Témoignages : Info-EFS n°48, novembre 2005

  • MON PRESIDENT ! (Rémy Limagne)

Mon président,

Je dis mon président, parce que de toutes les fonctions présidentielles que tu as occupées dans cette fédération de spéléos, tu as conservé celle du spéléo-club du Jura, pendant près de quarante ans.

Est-il déjà l'heure de rédiger un panégyrique à ton intention ? Ce ne sont pas ces mots qui viennent à mon esprit en cette heure…

Je suis de ceux qui, comme la plupart d'entre nous, spéléos,  ont pu apprécier, ou detester, ta plume de polémiste. Point 1, point 2, point 3, et conclusion sans appel.
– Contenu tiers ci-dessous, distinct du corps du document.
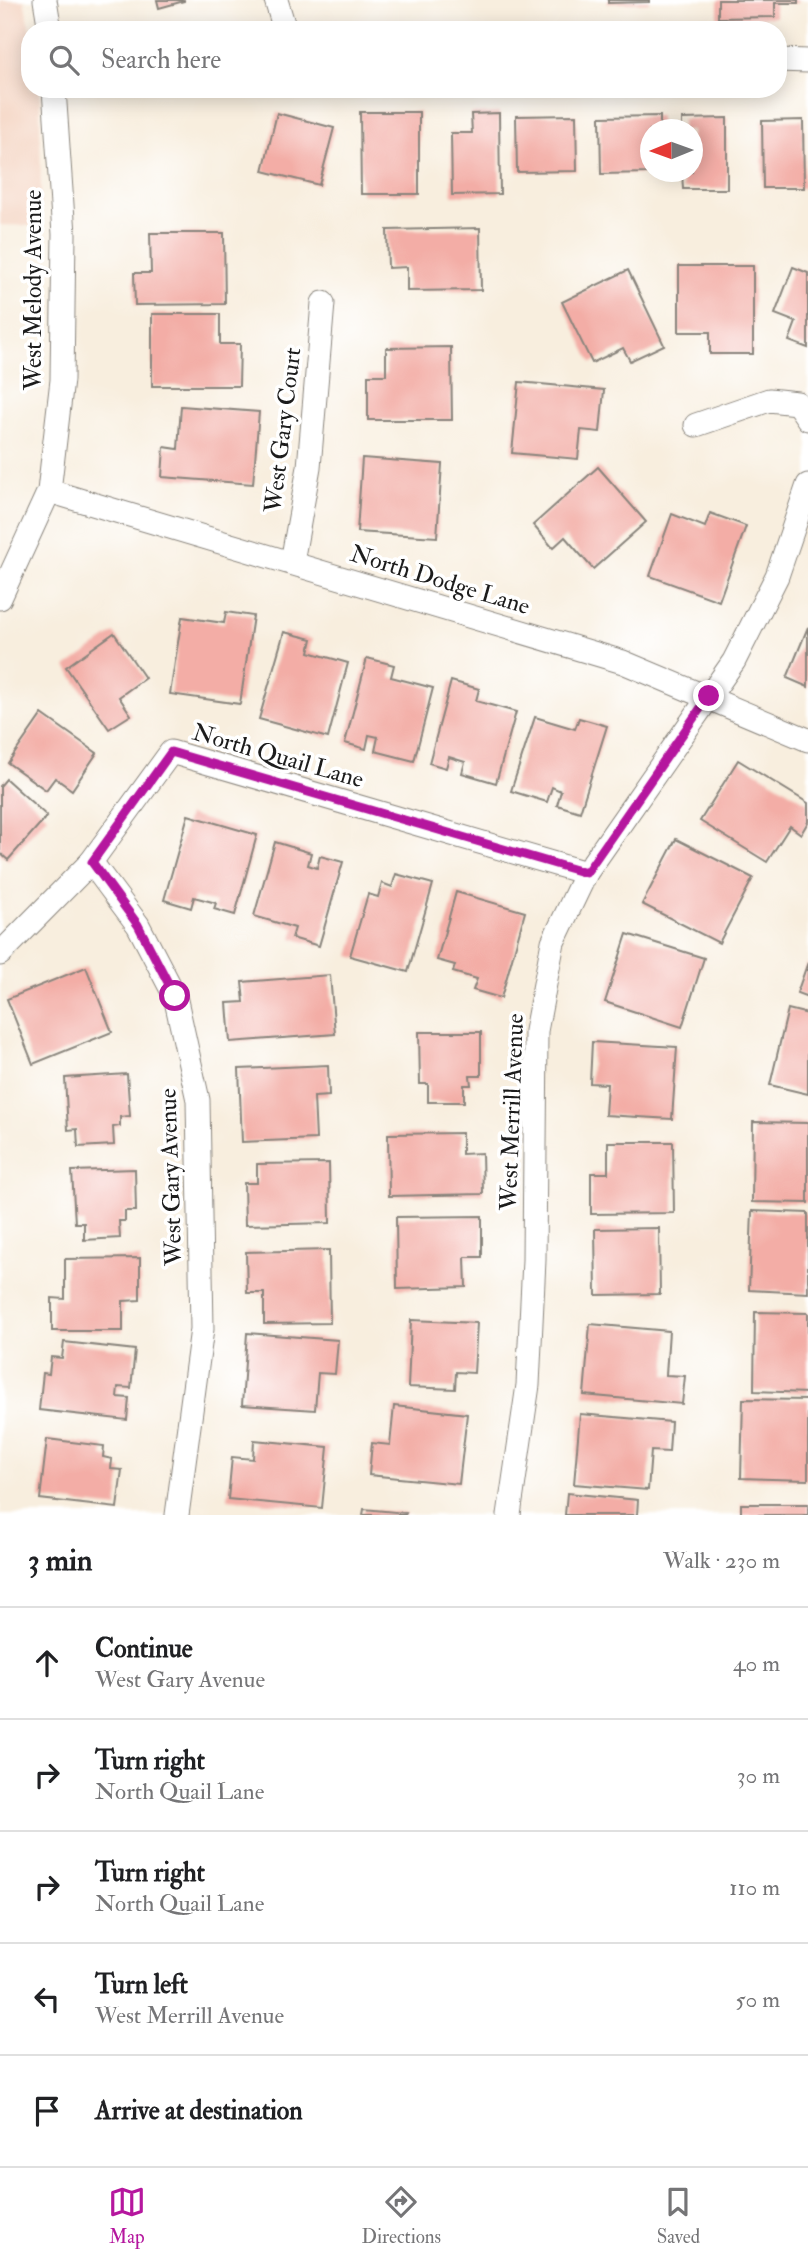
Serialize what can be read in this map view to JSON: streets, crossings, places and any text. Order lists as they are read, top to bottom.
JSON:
{
  "streets": {
    "street": [
      "West Melody Avenue",
      "West Gary Court",
      "North Dodge Lane",
      "North Quail Lane",
      "West Merrill Avenue",
      "West Gary Avenue"
    ]
  },
  "crossings": [
    ["West Melody Avenue", "North Dodge Lane"],
    ["West Gary Court", "North Dodge Lane"],
    ["North Dodge Lane", "West Merrill Avenue"],
    ["North Quail Lane", "West Merrill Avenue"],
    ["North Quail Lane", "West Gary Avenue"]
  ],
  "north": "left",
  "page": {
    "search": "Search here",
    "heading": ["3 min", "Walk · 230 m"],
    "list": [
      ["Continue", "West Gary Avenue", "40 m"],
      ["Turn right", "North Quail Lane", "30 m"],
      ["Turn right", "North Quail Lane", "110 m"],
      ["Turn left", "West Merrill Avenue", "50 m"],
      "Arrive at destination"
    ],
    "nav": ["Map", "Directions", "Saved"]
  }
}
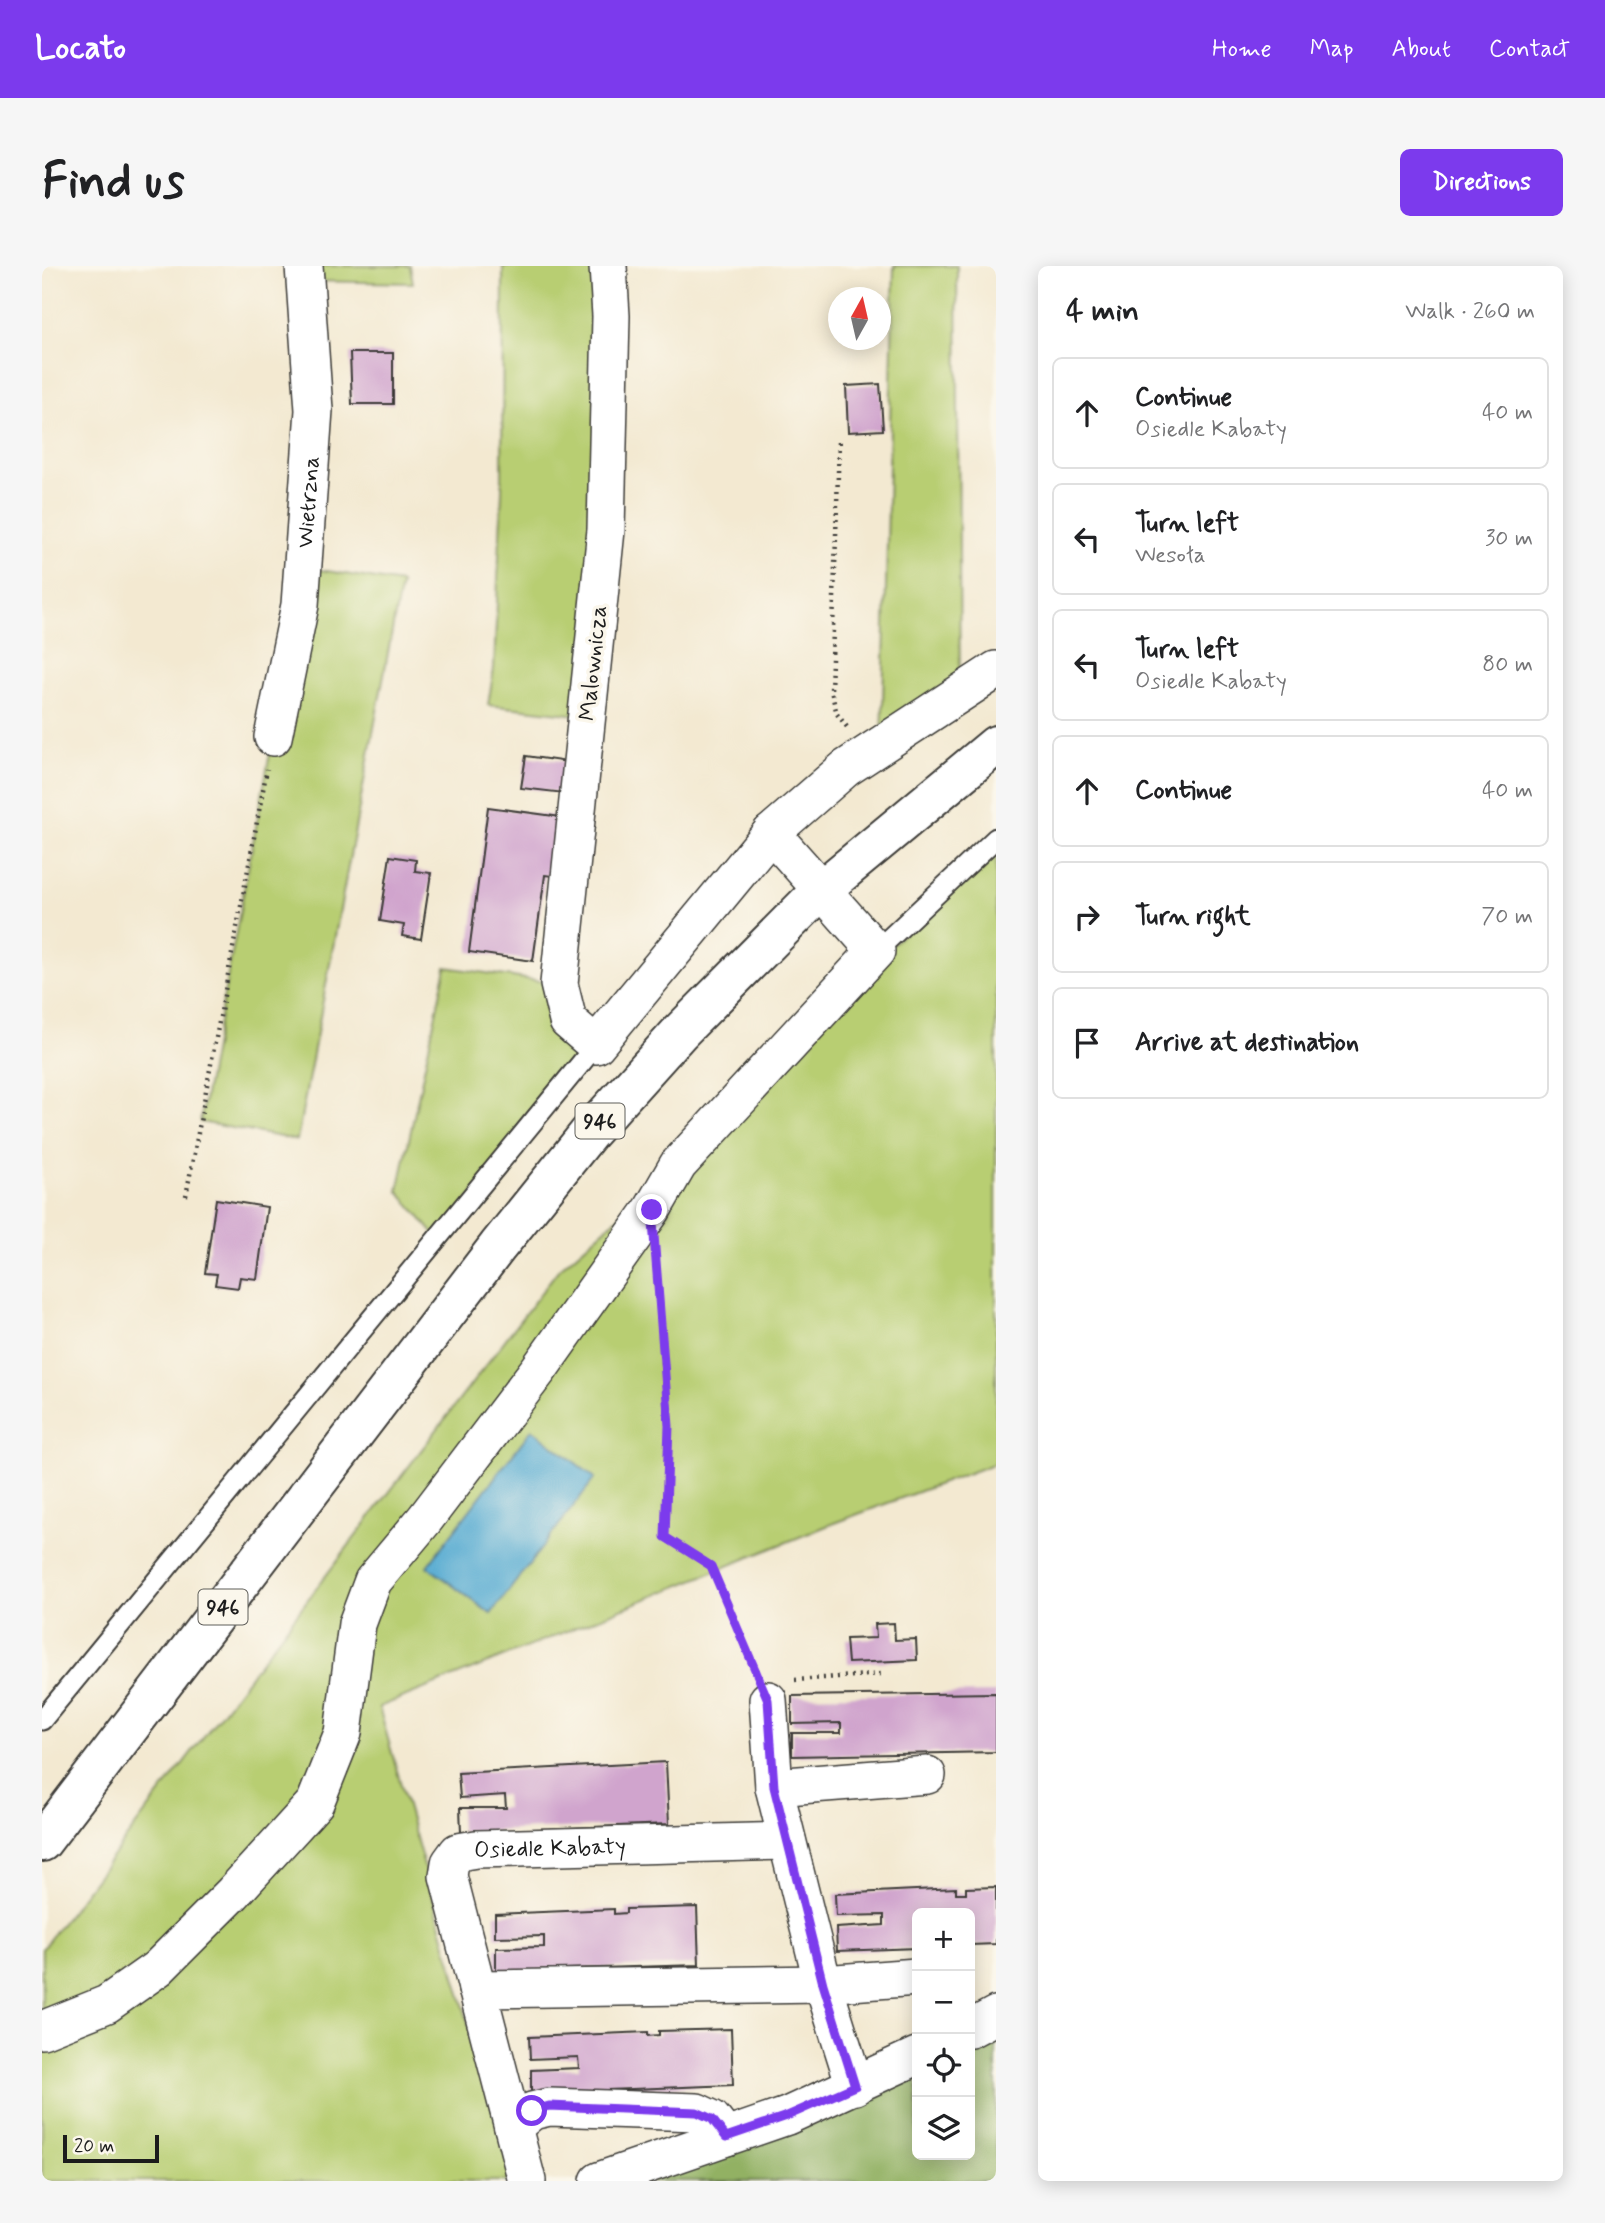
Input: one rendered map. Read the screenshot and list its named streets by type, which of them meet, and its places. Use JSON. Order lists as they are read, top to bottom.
{
  "streets": {
    "main road": ["946"],
    "street": ["Wietrzna", "Malownicza", "Osiedle Kabaty"]
  },
  "scale_bar": "20 m",
  "north": "top",
  "page": {
    "header": "Locato",
    "nav": [
      "Home",
      "Map",
      "About",
      "Contact"
    ],
    "buttons": "Directions",
    "title": "Find us",
    "heading": ["4 min", "Walk · 260 m"],
    "list": [
      ["Continue", "Osiedle Kabaty", "40 m"],
      ["Turn left", "Wesoła", "30 m"],
      ["Turn left", "Osiedle Kabaty", "80 m"],
      ["Continue", "40 m"],
      ["Turn right", "70 m"],
      "Arrive at destination"
    ],
    "map_buttons": ["+", "−"],
    "scale": "20 m"
  }
}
Je suis de ceux qui comme beaucoup d'entre nous, ont eu à subir ces joutes oratoires où tu excelles, et qui ne cessent que quand ton adversaire déclare forfait. Cette fougue et cet acharnement à défendre une cause t'ont valu beaucoup d'inimitiés, beaucoup d'admiration, jamais d'indifférence.

Je suis de ceux et comme tous ici, qui pensent, et qui diront, que tu es un grand homme.

Mais je suis de ceux qui comme bien peu d'entre nous, t'ont aussi vu, en larmes à la maison, et ont compris que derrière ce mastodonte de la spéléologie, il y a  un homme, avec ses faiblesses, ses doutes, et ses sentiments.

Jean-Claude Frachon, il y a plus de vingt-cinq ans que tu m'as contaminé du virus fédéral ! Et je l'avoue, j'ai souvent rêvé de t'égaler. Allez, tu as gagné ! Président, je te fais part de mon respect, et de mon admiration. Et au nom des milliers de spéléologues qui savent ce qu'ils te doivent, et des milliers d'autres qui l'ignorent, je te dis : merci.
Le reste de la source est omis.